Photos have a sort of DNA, too.
No matter how much you doctor them, certain tell-tale digits always remain to help authorities track down the original source. That's bad news for child pornographers and goods news for the people who want to put them behind bars.
The Chicago Sun-Times reports Illinois Attorney General Lisa Madigan is meeting this week with Internet moguls to urge them to adopt a technology called PhotoDNA to aid child-pornography investigations in her state.
James Bond would be impressed by this technology. Developed by Microsoft three years ago, it promises to bring in a lot more bad guys than cufflinks that shoot tranquilizer darts. It identifies the digital "fingerprint" of a photo and track its origins -- even if users change the sizes of the images or reformat them.
The Sun-Times reports Microsoft execs donated the technology to the National Center for Missing & Exploited Children. PhotoDNA makes it much easier to nab child pornographers, Ernie Allen, the president of the center, tells the newspaper.
"This is an extraordinary tool," Allen says.
He is asking Google and other major Internet companies to join Facebook in adopting the technology.
There was a time -- right before the dawn of the Internet -- that child pornography had been all but eliminated. Then it exploded with technology.
"The numbers are so big, they just turn your stomach," Mike Hood, an assistant attorney general who runs Madigan's high-tech crimes unit, tells the Sun-Times. "The Internet has allowed this to explode -- it has allowed all these people to connect."
But if technology caused the problem, it is poetic justice for it to provide a solution.
The Sun-Times reports most Internet child porn is traded or shared, much like music or video files, often in private chat rooms -- making it harder for investigators to uncover.
"It is now overwhelmingly a product of networks and file-sharing," Allen tells the newspaper.
Ten years ago, undercover investigators had to haunt online chat rooms, pretending to be perverts out to collect and trade child porn. Now they can tag photos by a series through a series of identifying digits called "harsh values."

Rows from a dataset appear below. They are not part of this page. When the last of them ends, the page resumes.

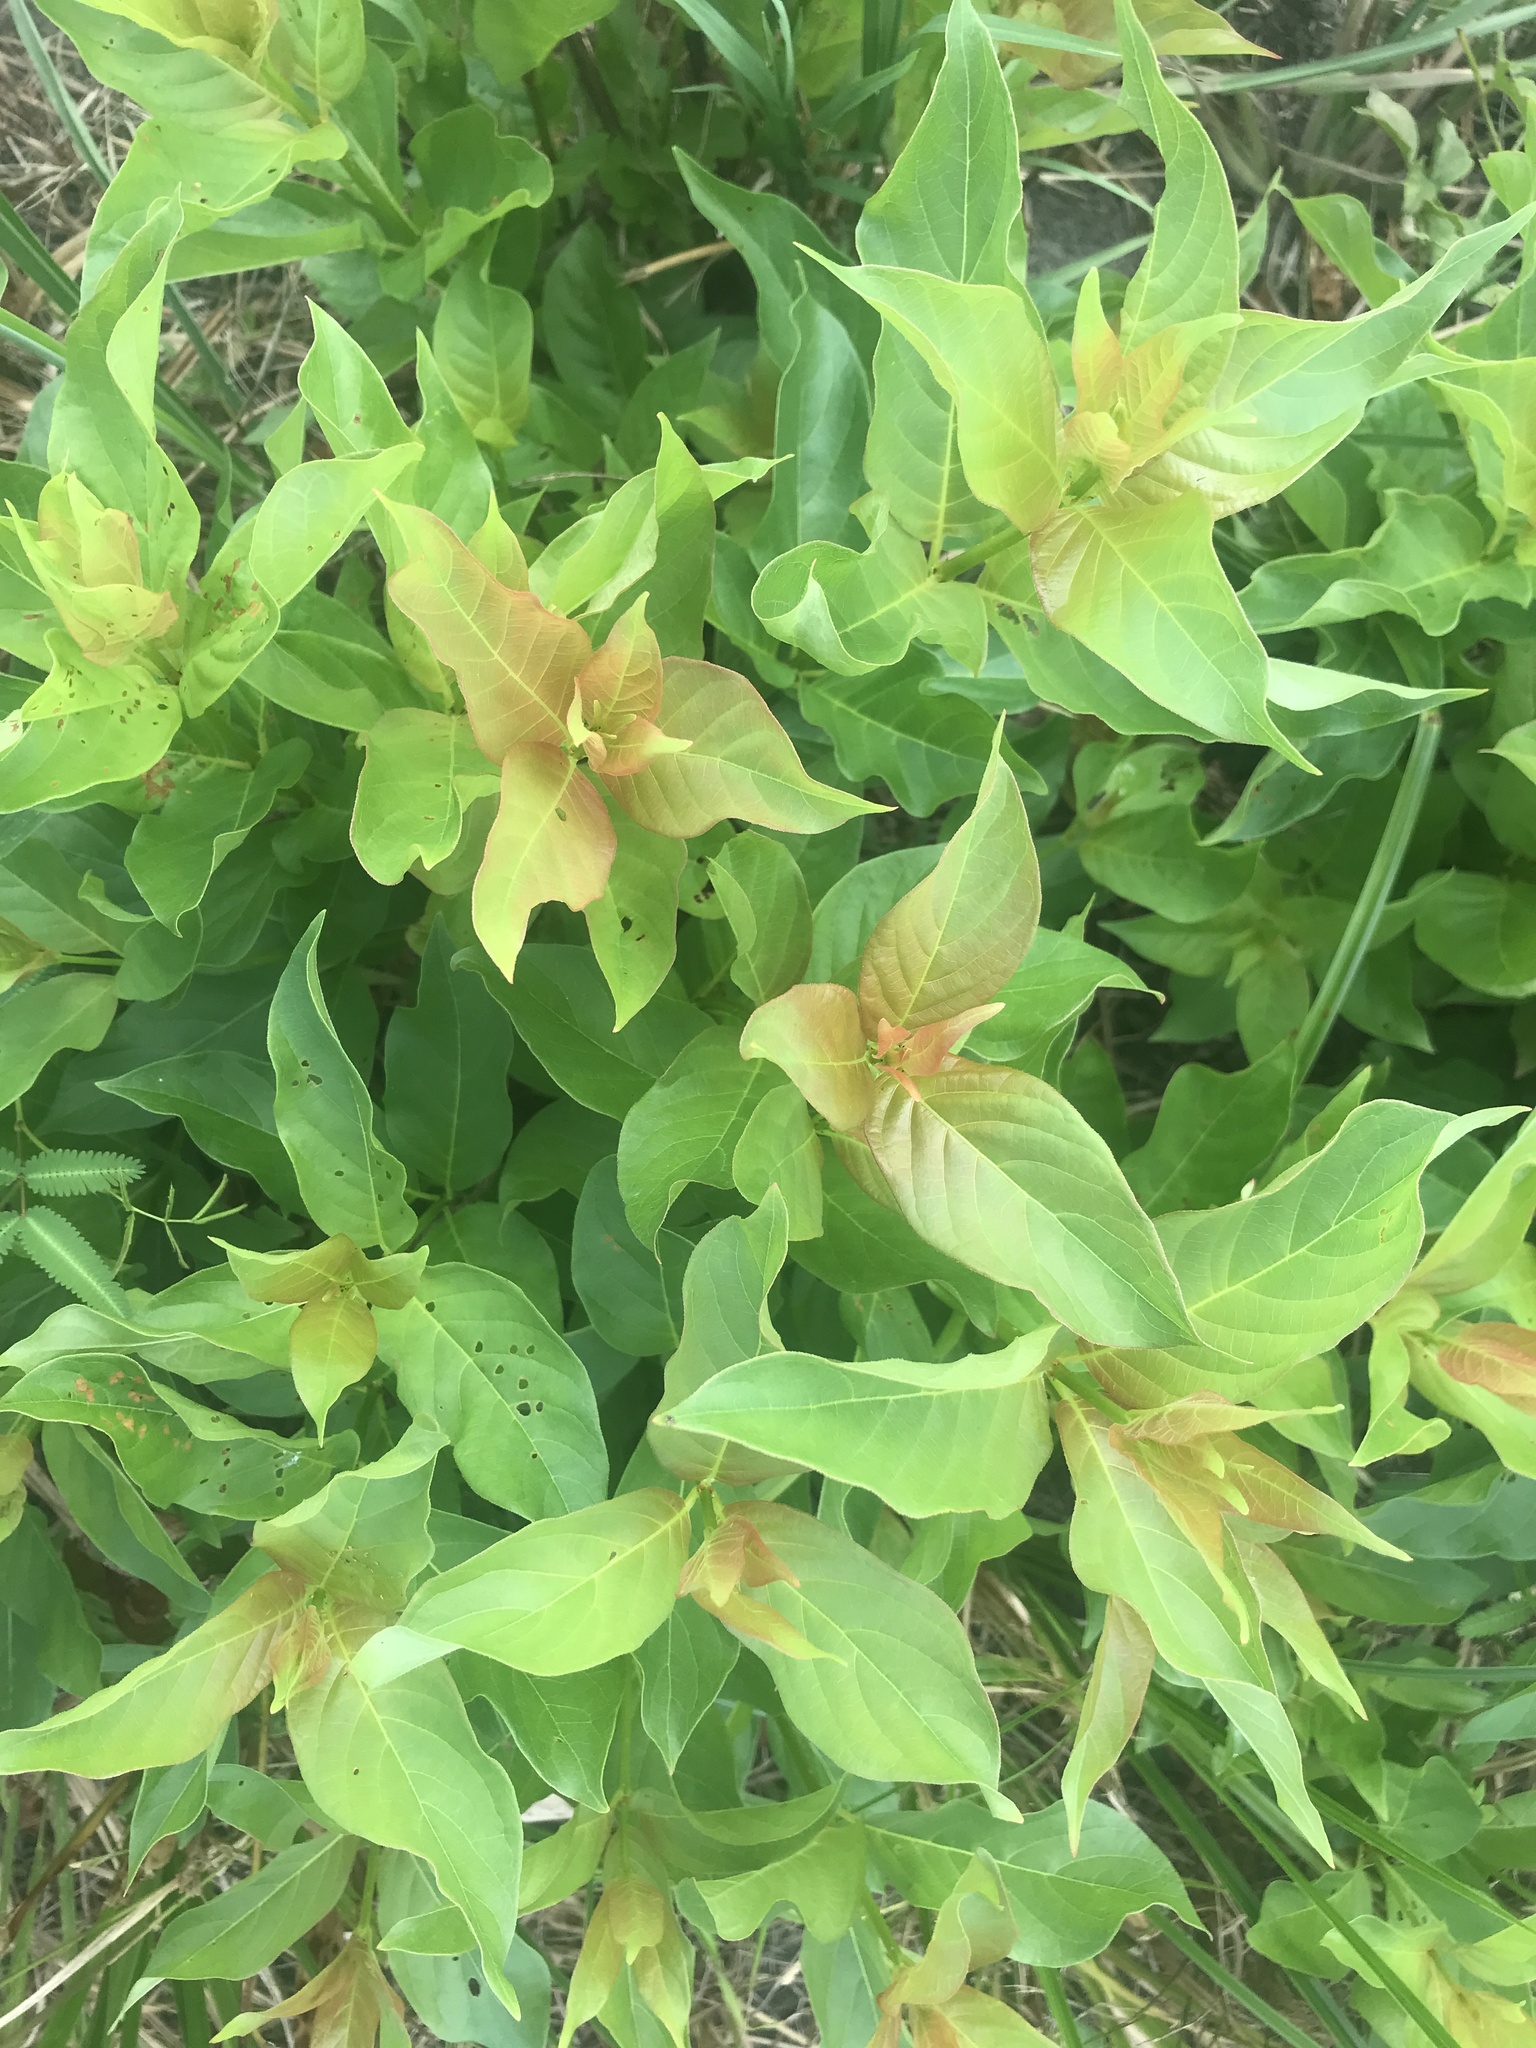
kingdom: Plantae
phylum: Tracheophyta
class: Magnoliopsida
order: Gentianales
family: Rubiaceae
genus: Cephalanthus
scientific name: Cephalanthus occidentalis
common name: Button-willow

"Every file has a genetic fingerprint," Hood tells the newspaper.
Investigators can trace the files when they are downloaded, tracking them to a specific computer by its unique Internet protocol address.
When Illinois authorities began hunting for viewers of online child porn last summer, the Sun-Times reports they caught a disturbing number of sickos in their net.
They found some 8,000 people tapping the Internet to access child porn. "These are truly the most horrendous, vile images," Madigan tells the Sun-Times. She describes many of the pictures as "crime scene photos" documenting sexual attacks on children.
"It's disturbingly prevalent, and it just can't be ignored," she says.